Most of the time, however, bus crashes involve other motorists, not buses.

“Recent and alarmingly frequent reports of crashes involving school children in or around school buses are unsettling. Children and their families expect and deserve to feel safe about the transportation provided to get them to and from school,” said Martha Mitchell Meade, manager of public and government affairs for AAA. “Motorists and school bus drivers must be keenly alert and focused, obey traffic safety laws and do everything possible to protect the lives of school children.”

According to the Virginia DMV, in the past five years (2013-2017):

• Overall crashes involving school buses have increased 3 percent;

• 14 people were killed in crashes involving school buses;

• Convictions for passing stopped school buses increased 7 percent;

• 12 percent of all crashes involving school buses occurred in a school zone.

Every day, approximately 500,000 school buses nationwide transport more than 23 million students to and from school. Each year, about 24 school-aged children in the U.S. are killed in school transportation-related traffic crashes.

“In addition to following the rules of the road, motorists are also reminded to put away phones and other distractions to keep focused on the road as buses can stop and start frequently, picking up and dropping off students,” Meade added.
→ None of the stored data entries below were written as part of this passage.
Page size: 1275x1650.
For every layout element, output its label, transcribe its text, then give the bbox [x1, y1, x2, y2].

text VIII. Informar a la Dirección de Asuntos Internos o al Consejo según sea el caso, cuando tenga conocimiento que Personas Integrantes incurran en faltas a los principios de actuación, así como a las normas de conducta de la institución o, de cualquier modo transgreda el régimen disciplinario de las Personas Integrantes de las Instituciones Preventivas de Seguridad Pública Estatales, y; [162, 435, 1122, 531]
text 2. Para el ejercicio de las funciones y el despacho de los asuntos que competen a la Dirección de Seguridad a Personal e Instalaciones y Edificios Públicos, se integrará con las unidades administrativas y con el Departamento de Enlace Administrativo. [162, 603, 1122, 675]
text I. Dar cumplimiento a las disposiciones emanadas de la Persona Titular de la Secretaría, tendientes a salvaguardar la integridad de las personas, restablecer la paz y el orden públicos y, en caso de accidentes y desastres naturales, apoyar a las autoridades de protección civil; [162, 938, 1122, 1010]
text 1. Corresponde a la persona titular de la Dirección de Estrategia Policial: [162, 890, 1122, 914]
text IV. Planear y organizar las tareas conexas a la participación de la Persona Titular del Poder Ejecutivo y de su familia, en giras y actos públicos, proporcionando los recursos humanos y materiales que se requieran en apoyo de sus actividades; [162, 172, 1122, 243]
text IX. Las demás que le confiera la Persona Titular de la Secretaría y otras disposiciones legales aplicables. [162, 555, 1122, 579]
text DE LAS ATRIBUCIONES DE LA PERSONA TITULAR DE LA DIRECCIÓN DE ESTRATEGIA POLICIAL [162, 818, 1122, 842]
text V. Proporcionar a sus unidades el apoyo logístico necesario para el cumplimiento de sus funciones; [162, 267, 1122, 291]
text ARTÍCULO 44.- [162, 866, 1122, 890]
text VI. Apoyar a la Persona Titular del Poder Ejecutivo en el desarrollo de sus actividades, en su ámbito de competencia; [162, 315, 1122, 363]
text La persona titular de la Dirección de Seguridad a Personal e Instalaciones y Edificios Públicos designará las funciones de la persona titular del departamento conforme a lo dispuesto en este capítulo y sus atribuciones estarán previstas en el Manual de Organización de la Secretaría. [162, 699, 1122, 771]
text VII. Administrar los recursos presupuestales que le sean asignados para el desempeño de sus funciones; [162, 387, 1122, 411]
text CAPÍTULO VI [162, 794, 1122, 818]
Despite the uptick in crashes, school buses remains the safest vehicle on the road, keeping children safer while traveling to and from school than traveling by car, according to the National Highway Traffic Safety Administration (NHTSA). “The greatest risk to a child is not riding a bus, but approaching or leaving one,” said Meade. “It’s important that parents, students, teachers, motorists, school bus operators, school administrators and other safety advocates join forces to build awareness of the importance of school bus safety.”

AAA offers the following school bus safety tips:

While Waiting at the Bus Stop

• Have children wait in a location where the bus driver can easily see them while driving down the street.

• Do not let children play in or near the street. Playing with balls or other toys that could roll into the street is also dangerous.

• Stand at least three giant steps (6 feet) away from the edge of the curb.

• Children should be reminded to obey the AAA School Safety Patrol, crossing guard, officer or supervising adult, if present.

Getting On and Off the Bus

• Children should wait until the bus comes to a complete stop, the door opens and the driver indicates that it is okay before approaching the bus door to get onto or off the bus. Your child should use the handrails to avoid falling.

• Warn children that if they drop something getting on and off the bus, they should never attempt to pick it up. Instead, they should tell the driver and follow the driver’s instructions.

• Remind children to stop at the edge of the bus and look left and right before crossing.

• Your child should never walk behind a school bus. If your child must cross the street in front of the bus, tell him/her to walk on a sidewalk or along the side of the street to a place at least five giant steps (10 feet) in front of the bus before crossing. Your child should also make eye contact with the bus driver before crossing to make sure the driver can see him/her.

• If you meet your child at the bus stop after school, wait on the side where the child will be dropped off, not across the street. Children can be so excited to see you after school that they dash across the street and forget the safety rules.

While Driving

• Slow down. Watch for children walking to and from the bus stop, as well as standing at the bus stop. Watch for children walking in the street, especially if the neighborhood has no sidewalks.

• Be mindful when backing out of a driveway or leaving a garage. Watch for children walking or bicycling to school.

• Never try to pass a bus as it slows and prepares to stop.

• Flashing lights indicate that a bus is either slowing to or has stopped to load or unload children. Stop your car and wait for the bus lights to stop flashing before moving your vehicle. • Passing a loading or unloading school bus is a reckless driving offense.